In the latest issue of Billboard, we spoke to Monterey organizers, performers and attendees about the hippie happening, which you can read here. But for a quick primer on why Monterey means so much, here are five ways it changed the music world forever.
Jimi Hendrix Lights Up
While Hendrix had played in America before, Monterey was the first time his game-changing Jimi Hendrix Experience performed in the U.S. It was also the concert that gave us the iconic image of Hendrix lighting his guitar on fire. Some were floored by his blistering hard rock attack, some were disgusted by it, but when it was over, the entire country was talking about the wild, psychedelic guy who burned through his songs and then literally burned through his guitar.
The Hippie Movement Goes Mainstream
While most of us inextricably associate hippies with the ’60s, the truth is that most Americans had no idea what a hippie was until 1967. Thanks to D.A. Pennebaker bringing a film crew to the Monterey Pop Festival, images of San Francisco hippies and Hendrix burning his guitar were broadcast around the country after Monterey, introducing America to the long-haired, tie-dyed, dope-smoking, music-obsessed California subculture. After Monterey, hippies became a driving, defining force in pop culture — as well as a target for conservative critics and corporate suits with dollar signs in their eyes.
The First (Major) Music Fest
Technically, there was one music festival before it, but Monterey was the first professionally executed music festival — it inspired Woodstock and paved the way for modern fests like Coachella by demonstrating that teens and twenty-somethings were willing to pay more than a typical ticket price for a full concert experience.
Janis Joplin Becomes a Star
Thanks to her inclusion in Pennebaker’s documentary about the music fest, Janis Joplin went from San Francisco scenester to A-list rock star after Monterey. As Moby Grape’s Peter Lewis told Billboard, “The day before, Janis couldn’t have gotten arrested. The day after, she couldn’t get rid of the guys in suits.”

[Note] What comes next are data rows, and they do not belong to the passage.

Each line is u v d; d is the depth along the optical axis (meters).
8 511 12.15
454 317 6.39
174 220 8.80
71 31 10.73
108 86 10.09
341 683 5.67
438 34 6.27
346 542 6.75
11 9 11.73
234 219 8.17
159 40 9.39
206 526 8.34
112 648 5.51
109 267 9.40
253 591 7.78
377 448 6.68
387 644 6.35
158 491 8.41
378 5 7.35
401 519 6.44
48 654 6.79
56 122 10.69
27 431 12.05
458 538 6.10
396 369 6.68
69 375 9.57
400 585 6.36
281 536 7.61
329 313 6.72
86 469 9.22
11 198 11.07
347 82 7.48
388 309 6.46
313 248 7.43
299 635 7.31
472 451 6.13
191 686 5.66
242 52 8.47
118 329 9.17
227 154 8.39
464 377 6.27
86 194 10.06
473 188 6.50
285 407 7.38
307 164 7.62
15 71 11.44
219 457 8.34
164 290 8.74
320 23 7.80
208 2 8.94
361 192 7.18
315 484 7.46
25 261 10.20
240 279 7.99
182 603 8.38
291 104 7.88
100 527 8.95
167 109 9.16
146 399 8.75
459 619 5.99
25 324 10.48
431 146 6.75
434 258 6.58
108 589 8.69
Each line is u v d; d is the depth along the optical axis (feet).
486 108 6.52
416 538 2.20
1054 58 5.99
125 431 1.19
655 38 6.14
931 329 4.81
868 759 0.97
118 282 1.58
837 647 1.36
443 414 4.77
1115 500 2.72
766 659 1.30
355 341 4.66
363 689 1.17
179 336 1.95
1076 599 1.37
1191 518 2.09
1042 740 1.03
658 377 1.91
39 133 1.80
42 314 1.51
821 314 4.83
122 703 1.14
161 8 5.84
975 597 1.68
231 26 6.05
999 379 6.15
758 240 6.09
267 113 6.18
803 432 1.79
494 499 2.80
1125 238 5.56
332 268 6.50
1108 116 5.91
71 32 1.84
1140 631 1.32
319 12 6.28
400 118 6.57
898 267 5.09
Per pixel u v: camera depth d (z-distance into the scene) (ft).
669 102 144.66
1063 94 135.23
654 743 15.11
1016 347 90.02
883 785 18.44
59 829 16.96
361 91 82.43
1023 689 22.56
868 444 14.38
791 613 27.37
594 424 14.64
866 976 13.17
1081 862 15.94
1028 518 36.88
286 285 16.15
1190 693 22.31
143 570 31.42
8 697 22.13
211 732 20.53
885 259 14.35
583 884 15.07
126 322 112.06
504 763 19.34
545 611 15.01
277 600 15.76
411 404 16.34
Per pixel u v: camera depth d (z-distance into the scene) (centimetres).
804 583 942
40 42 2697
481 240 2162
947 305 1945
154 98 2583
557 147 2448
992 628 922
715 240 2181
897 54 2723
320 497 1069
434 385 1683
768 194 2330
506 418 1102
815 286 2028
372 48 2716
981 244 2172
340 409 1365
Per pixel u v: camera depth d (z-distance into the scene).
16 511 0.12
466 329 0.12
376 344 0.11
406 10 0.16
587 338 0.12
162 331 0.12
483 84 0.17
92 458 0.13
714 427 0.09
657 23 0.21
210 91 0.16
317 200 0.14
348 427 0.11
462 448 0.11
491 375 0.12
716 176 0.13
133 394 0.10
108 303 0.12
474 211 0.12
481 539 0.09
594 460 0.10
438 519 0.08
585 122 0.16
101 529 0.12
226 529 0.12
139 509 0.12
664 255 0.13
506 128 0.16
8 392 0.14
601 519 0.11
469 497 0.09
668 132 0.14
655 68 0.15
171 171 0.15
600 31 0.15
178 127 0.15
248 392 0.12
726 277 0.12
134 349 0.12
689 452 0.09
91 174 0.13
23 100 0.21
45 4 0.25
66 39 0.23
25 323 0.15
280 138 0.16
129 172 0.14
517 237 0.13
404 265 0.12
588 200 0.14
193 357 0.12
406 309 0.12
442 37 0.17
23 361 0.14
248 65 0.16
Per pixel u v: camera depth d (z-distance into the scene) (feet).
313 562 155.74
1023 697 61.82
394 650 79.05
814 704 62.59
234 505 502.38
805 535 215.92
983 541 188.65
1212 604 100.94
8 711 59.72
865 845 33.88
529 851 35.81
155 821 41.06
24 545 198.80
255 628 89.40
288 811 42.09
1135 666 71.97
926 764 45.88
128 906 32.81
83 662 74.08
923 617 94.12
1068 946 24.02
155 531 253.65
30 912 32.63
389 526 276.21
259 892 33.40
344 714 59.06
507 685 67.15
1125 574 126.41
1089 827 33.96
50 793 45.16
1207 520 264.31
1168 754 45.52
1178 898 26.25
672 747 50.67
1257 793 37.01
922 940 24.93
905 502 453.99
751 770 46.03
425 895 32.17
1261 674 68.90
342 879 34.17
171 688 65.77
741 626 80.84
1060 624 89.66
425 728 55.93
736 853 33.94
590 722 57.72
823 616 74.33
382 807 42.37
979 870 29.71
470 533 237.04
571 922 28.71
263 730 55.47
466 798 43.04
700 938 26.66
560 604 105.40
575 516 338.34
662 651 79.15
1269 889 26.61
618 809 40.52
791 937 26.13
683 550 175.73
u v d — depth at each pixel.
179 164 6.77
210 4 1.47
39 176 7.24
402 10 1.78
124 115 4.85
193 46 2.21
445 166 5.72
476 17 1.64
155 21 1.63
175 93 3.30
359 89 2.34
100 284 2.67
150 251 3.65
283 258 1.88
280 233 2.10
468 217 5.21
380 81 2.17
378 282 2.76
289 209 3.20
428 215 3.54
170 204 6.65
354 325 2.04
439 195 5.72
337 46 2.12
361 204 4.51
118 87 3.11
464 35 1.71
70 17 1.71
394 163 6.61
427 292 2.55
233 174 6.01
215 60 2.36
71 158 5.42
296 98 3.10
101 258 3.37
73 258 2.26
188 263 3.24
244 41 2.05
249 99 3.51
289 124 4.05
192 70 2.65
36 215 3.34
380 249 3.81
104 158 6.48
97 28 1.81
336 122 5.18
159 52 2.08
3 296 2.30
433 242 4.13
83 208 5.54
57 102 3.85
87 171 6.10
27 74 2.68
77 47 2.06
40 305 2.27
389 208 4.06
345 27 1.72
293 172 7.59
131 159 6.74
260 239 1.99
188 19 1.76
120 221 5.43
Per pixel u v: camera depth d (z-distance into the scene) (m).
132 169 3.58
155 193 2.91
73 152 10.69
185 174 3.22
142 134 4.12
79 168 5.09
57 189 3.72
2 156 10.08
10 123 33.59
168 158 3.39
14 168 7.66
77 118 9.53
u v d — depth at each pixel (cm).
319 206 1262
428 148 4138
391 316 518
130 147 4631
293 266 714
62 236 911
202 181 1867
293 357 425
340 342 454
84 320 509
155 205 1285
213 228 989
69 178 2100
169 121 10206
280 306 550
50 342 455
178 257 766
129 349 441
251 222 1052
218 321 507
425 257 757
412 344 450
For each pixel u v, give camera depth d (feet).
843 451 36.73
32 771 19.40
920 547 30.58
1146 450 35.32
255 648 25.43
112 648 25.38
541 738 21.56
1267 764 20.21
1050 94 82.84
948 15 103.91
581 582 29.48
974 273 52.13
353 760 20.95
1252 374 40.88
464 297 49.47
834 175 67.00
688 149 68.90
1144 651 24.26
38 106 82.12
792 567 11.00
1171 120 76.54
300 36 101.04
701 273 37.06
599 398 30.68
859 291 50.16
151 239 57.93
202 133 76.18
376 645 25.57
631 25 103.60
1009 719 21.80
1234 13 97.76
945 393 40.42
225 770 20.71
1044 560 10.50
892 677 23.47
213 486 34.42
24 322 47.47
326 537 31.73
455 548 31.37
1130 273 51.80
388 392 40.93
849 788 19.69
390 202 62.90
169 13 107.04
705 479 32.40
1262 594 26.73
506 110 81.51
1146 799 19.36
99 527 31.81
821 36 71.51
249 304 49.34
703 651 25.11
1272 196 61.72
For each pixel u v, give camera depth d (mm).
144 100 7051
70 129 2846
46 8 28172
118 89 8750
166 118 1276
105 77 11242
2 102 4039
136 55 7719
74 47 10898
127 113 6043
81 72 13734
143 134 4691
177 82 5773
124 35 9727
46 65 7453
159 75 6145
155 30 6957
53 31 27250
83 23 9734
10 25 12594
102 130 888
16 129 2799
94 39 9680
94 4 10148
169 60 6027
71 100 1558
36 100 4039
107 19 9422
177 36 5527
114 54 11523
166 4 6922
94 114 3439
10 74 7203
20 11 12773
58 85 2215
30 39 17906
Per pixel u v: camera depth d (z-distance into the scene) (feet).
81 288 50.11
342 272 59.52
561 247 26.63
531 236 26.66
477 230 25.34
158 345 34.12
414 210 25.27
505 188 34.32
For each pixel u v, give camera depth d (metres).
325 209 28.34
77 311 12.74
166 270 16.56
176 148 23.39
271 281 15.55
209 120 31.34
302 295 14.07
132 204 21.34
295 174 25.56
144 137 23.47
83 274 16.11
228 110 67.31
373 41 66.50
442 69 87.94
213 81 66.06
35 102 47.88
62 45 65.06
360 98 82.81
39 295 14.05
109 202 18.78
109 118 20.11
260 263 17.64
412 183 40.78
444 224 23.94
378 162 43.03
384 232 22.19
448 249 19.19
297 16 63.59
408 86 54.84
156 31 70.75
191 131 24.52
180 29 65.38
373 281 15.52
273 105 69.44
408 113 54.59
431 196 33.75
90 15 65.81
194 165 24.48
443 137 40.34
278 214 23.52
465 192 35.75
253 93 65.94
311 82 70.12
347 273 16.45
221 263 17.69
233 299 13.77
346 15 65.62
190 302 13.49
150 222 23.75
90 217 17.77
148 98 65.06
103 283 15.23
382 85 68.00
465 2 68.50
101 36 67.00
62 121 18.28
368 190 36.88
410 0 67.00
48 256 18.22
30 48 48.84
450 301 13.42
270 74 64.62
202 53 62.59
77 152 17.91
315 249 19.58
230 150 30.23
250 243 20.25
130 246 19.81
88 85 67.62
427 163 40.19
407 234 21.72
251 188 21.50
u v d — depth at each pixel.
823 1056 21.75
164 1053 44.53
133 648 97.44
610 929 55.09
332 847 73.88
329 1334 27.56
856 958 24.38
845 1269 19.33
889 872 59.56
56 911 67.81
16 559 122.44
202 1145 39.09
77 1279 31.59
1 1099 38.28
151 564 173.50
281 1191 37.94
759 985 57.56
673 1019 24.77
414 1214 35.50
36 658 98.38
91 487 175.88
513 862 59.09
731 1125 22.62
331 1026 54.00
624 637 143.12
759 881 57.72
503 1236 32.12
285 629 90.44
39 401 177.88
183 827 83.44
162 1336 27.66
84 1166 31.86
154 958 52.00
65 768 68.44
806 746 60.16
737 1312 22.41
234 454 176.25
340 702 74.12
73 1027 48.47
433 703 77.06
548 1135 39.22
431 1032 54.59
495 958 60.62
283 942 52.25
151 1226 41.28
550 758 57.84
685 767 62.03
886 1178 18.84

The Who & Otis Redding Break Through
Apart from introducing the world to hippies and demonstrating that music festivals could be big business, there was also the little thing about, you know, the music. The Who’s guitar-smashing performance established them as viable stars in America, and Otis Redding’s astonishing set introduced him to a white, middle-class audience. Redding’s Monterey appearance is also one of the greatest live performances of all time — just listening to the audio of “Try A Little Tenderness” at Monterey is a near-religious experience. For those in attendance, it was a complete revelation.